In fact, building LLM applications reminds me a lot of designing jet engines: new technology comes and goes, but a solid system design compounds value.
If you zoom out, what part of data science or AI is changing too fast right now, and what part isn’t changing fast enough?
I think multi-agent AI systems are definitely one of the hottest fields that are moving very fast. We see fancy demos (be it coding assistant or research assistant) every now and then. New open-sourced frameworks that enable developers to efficiently build their own multi-agent applications also pop up constantly. All of this is exciting. But here is the thing: are we pushing out these complicated systems way faster than we understand how they’ll actually behave in practice?
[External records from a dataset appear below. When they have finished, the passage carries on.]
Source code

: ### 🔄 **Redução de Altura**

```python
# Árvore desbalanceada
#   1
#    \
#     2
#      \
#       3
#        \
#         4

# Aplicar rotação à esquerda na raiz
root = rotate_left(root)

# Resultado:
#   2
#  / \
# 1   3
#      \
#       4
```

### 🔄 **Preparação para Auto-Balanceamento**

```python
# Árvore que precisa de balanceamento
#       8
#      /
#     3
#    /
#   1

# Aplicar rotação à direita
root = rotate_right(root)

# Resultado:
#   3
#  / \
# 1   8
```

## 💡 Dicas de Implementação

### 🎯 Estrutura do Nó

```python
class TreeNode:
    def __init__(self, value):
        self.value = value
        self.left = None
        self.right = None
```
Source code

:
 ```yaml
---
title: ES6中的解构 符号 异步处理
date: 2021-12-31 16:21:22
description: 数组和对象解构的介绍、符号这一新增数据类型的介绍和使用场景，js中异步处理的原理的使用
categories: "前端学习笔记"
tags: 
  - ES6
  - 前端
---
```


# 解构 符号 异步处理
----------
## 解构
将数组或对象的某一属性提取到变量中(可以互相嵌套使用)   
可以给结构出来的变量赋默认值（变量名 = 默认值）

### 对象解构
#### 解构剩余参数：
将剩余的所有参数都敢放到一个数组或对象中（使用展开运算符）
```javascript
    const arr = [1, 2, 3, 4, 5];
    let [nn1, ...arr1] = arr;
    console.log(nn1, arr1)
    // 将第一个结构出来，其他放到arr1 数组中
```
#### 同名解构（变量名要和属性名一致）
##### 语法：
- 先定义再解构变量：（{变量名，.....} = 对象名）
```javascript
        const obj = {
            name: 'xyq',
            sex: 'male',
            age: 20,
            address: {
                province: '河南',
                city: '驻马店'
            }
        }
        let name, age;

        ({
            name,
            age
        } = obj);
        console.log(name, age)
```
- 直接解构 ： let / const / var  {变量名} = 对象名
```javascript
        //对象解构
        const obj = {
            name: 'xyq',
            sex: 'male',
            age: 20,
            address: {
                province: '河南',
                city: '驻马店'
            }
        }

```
That’s where I see the gap: the whole “assurance” layer around those multi-agent systems isn’t evolving fast enough. To address this challenge, we can (and probably should) treat those multi-agent systems just like any other industrial system. In the manufacturing industry, it is a common practice to adopt data-driven approaches to assist system design, control, condition monitoring, and fault analysis. This same approach could benefit multi-agent systems as well. For instance, how about we use Bayesian optimization to design the multi-agent architecture? How about using ML-based anomaly detection to monitor the agents’ performance and catch security threats?
The good news is there’s momentum building. We’re seeing observability platforms for LLMs, evaluation frameworks, etc., and they’re laying the groundwork for applying those industrial-grade, data-driven methods. I see a lot of opportunities in this space and that’s what gets me excited: the chance to bring the rigor of industrial systems to agentic AI and make those tools reliable and trustworthy.